Что же она сказала ему, отданная Сережиной семьей кошечка, отданная не по злому умыслу, а по причине аллергии на шерсть, обнаруженной врачами у его супруги?
Неужели именно это: бойся его – они отдают, сначала взяли, а потом отдали, меня отдали, вот так он пришел, взял и увел. Смотри, чтобы он не пришел за тобой!..
Господи, зачем Ты создал собаку? Чтобы показать человеку, какими могут быть (должны быть) настоящий восторг и настоящее доверие? Доверие, которое глубже и безграничнее самого-самого – горного или лугового восторга?
Или для того, чтобы показывать нам подлость и предательство наше? Боюсь, что в 144 000 праведников люди не попадут. Собаки, слоны, дельфины – возможно, не исключаю и некоторых детей… А взрослым надо разбираться, вынимать из потайного шкафа и выкладывать наружу грехи свои.

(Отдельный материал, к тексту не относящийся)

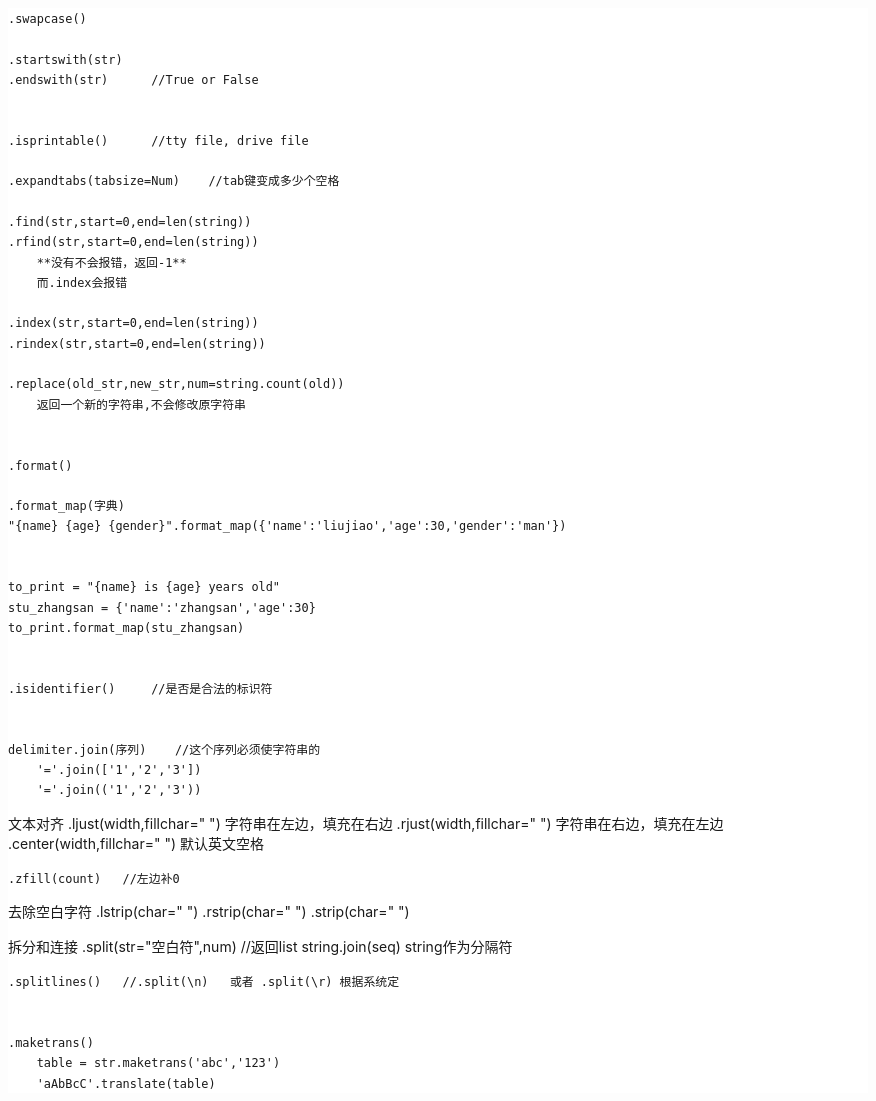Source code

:     .swapcase()

    .startswith(str)
    .endswith(str)      //True or False


    .isprintable()      //tty file, drive file

    .expandtabs(tabsize=Num)    //tab键变成多少个空格

    .find(str,start=0,end=len(string))
    .rfind(str,start=0,end=len(string))
        **没有不会报错，返回-1**
        而.index会报错

    .index(str,start=0,end=len(string))
    .rindex(str,start=0,end=len(string))

    .replace(old_str,new_str,num=string.count(old))
        返回一个新的字符串,不会修改原字符串


    .format()

    .format_map(字典)
    "{name} {age} {gender}".format_map({'name':'liujiao','age':30,'gender':'man'})


    to_print = "{name} is {age} years old"
    stu_zhangsan = {'name':'zhangsan','age':30}
    to_print.format_map(stu_zhangsan)

    
    .isidentifier()     //是否是合法的标识符


    delimiter.join(序列)    //这个序列必须使字符串的
        '='.join(['1','2','3'])
        '='.join(('1','2','3'))

文本对齐
    .ljust(width,fillchar=" ")  字符串在左边，填充在右边
    .rjust(width,fillchar=" ")  字符串在右边，填充在左边
    .center(width,fillchar=" ")
        默认英文空格


    .zfill(count)   //左边补0

去除空白字符
    .lstrip(char=" ")
    .rstrip(char=" ")
    .strip(char=" ")

拆分和连接
    .split(str="空白符",num)    //返回list
    string.join(seq)    string作为分隔符

    .splitlines()   //.split(\n)   或者 .split(\r) 根据系统定


    .maketrans()
        table = str.maketrans('abc','123')
        'aAbBcC'.translate(table)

Вот и мерзость мою об ошейнике – собачка мне не случайно в уши вложила. Знала: навряд ли он возьмется за перо. Деньги на кремацию даст, и развеет пепел над Горой, а лучше – над Лугом, но развеет – и забудет, забудет быстрее. Мол, исполнил свой долг, чего еще?

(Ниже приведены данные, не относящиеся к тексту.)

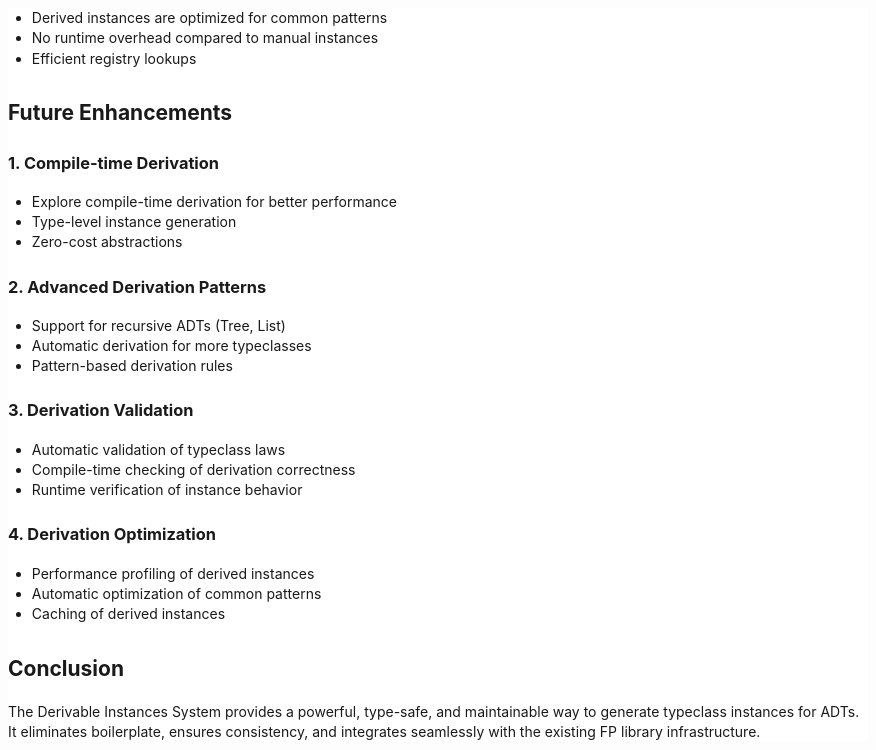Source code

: - Derived instances are optimized for common patterns
- No runtime overhead compared to manual instances
- Efficient registry lookups

## Future Enhancements

### 1. Compile-time Derivation

- Explore compile-time derivation for better performance
- Type-level instance generation
- Zero-cost abstractions

### 2. Advanced Derivation Patterns

- Support for recursive ADTs (Tree, List)
- Automatic derivation for more typeclasses
- Pattern-based derivation rules

### 3. Derivation Validation

- Automatic validation of typeclass laws
- Compile-time checking of derivation correctness
- Runtime verification of instance behavior

### 4. Derivation Optimization

- Performance profiling of derived instances
- Automatic optimization of common patterns
- Caching of derived instances

## Conclusion

The Derivable Instances System provides a powerful, type-safe, and maintainable way to generate typeclass instances for ADTs. It eliminates boilerplate, ensures consistency, and integrates seamlessly with the existing FP library infrastructure.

Да, Он, как всегда, прав – без совести не было бы ни творчества, ни этого Мира – лучшего, прекраснейшего из миров.
Что же мучило Его, приступающего к Сотворению? Что же там – в Его Потайном Шкафу, Какая Беда? И КОГО Ему Просить о Прощении?
– Участковый приходил. По поводу Мэла.
– Мэлфина?.. Элька подала на алименты?
– Соседи жалуются, что он гадит на детской площадке.
– Ну, ты сказала, что мы выходим со двора?
– А папа, когда выводит, сидит на лавочке.
– Так лавочка же не на детской… Ну, посидел старик пару минут…
– А когда дождь – гуляет во дворе. Есть свидетели. И когда Риту выводят, папа его отпускает… Вокруг дети. Я уже не раз ему говорила…
– Хорошо, поговорю.
Риту – из третьего подъезда – мы любим. Такое ласковое существо! Юлит, носится вокруг него, поджав хвост, приглашает побегать. А Мэл потрусит следом и стоит. Что вы хотите, скоро четырнадцать. Старичок. Не видит, слышит плохо.
– Я только вечером отпускаю, – говорит папа. – Когда никого нет.
– Я тебя прошу.
– Вот сволочи! Я знаю, кто это! Из 68-й! Я пойду к ней!
– Я тебя прошу!
– Но сволочи же какие…
Ходить уже не пришлось.
Мы сидим на лавочке. Наконец потеплело, небо очистилось, и звезды – голубые, весенние – развесились над липами.
– Это Орион. Охотник. Видишь кинжал на поясе?
– Не вижу…
– А дальше – вон яркая звезда – это Сириус в созвездии Большого Пса.
– Не вижу, – папа всматривается, щурит то правый, то левый. – А-а… вон, кажется, что-то…
– А есть еще Малый Пес. Охотник и две собаки…
– Лора мне сказала, больше не возьмет. Тяжело.
– Да. Мне тоже. Тот раз тоже говорила…
Вдруг кто-то бросается к нам, слышен знакомый щелчок тормоза на поводке, так похожий на наш, – и у ног уже крутится Рита, повизгивая и норовя лизнуть.
– Здравствуйте, – говорит Ритина хозяйка, – спасибо за поводок. Ваша жена отдала.
– Что? Что она сказала? – переспрашивает папа.